Recorded in February 2003, Richter composed the work as a protest against the 2003 invasion of Iraq, intending The Blue Notebooks to be an "anti-war" album that explored the fragility of truth and the persistence of beauty in a violent world. Richter has described the record as a quiet protest against the loud rhetoric of war.

=== Musical structure ===
The composition is built on a ground bass style, where a recurring bass line provides the foundation for evolving melodies.

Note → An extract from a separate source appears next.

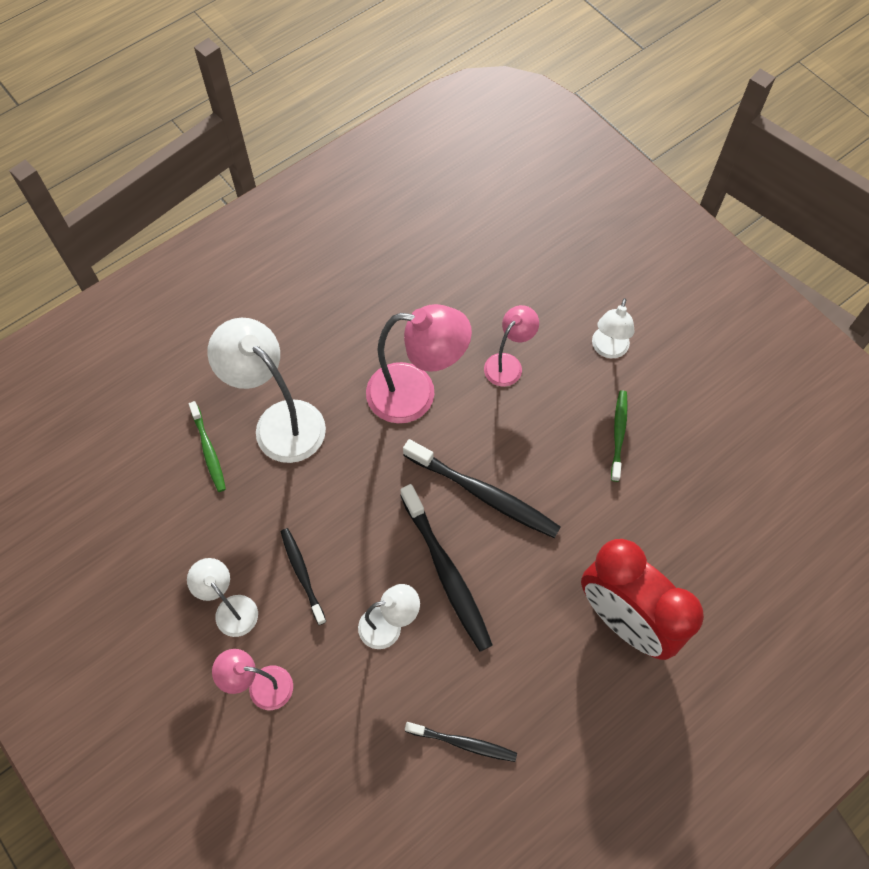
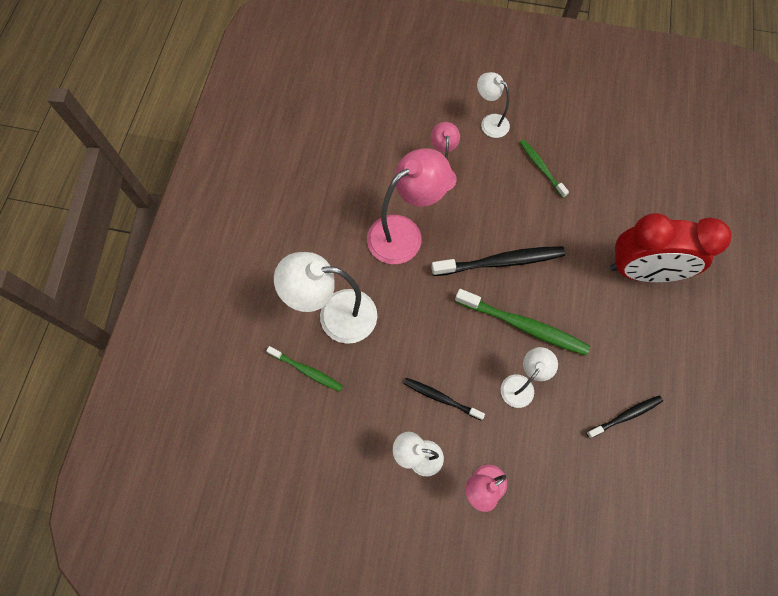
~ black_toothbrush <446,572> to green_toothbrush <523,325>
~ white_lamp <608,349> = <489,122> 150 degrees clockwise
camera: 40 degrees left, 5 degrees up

- Harmony: the piece is in the key of B♭ minor. It utilizes a simple, cyclical chord progression.
- Layering: it begins with the lower strings (cellos and viola) playing in harmony. The violins eventually enter with an elegiac melody that climbs and dissolves creating a palindromic piece.
- Instrumentation: while originally written for five strings, Richter also released an "Orchestral Version" and various arrangements for full string orchestra to celebrate the album's 15th and 20th anniversaries.

== Reception ==
Erin Vanderhoof of Vanity Fair stated that Richter's work has become a "modern classic" and the non-traditional melody chord progression has led to the track becoming "one of the most recognizable tunes of the 21st century". Sarah Shachat of IndieWire noted that the track is "a shortcut to heartbreak" in film and is a devastating piece of music. However, some sources say that the track could be "diluted" through its extensive use in media.

== Cultural impact ==
"On the Nature of Daylight" is frequently cited as one of the most licensed pieces of modern classical music. The track's ability to evoke emotion had made it a favourite for filmmakers and has been notably used in Stranger Than Fiction (2006), Shutter Island (2010), Jiro Dreams of Sushi (2011), Disconnect (2012), Sherpa (2015), Arrival (2016), Togo (2019), Eastenders (2020), The Handmaid's Tale (2021), The Last of Us (2023) and Hamnet (2025). The track's inclusion in Arrival rendered the film ineligible for the Academy Award for Best Original Score, as the pre-existing music was deemed too central to the film's emotional impact.

==Certifications==

| Region | Certification | Certified units/sales |
| United Kingdom (BPI) | Silver | 200,000^{‡} |
^{‡} Sales+streaming figures based on certification alone.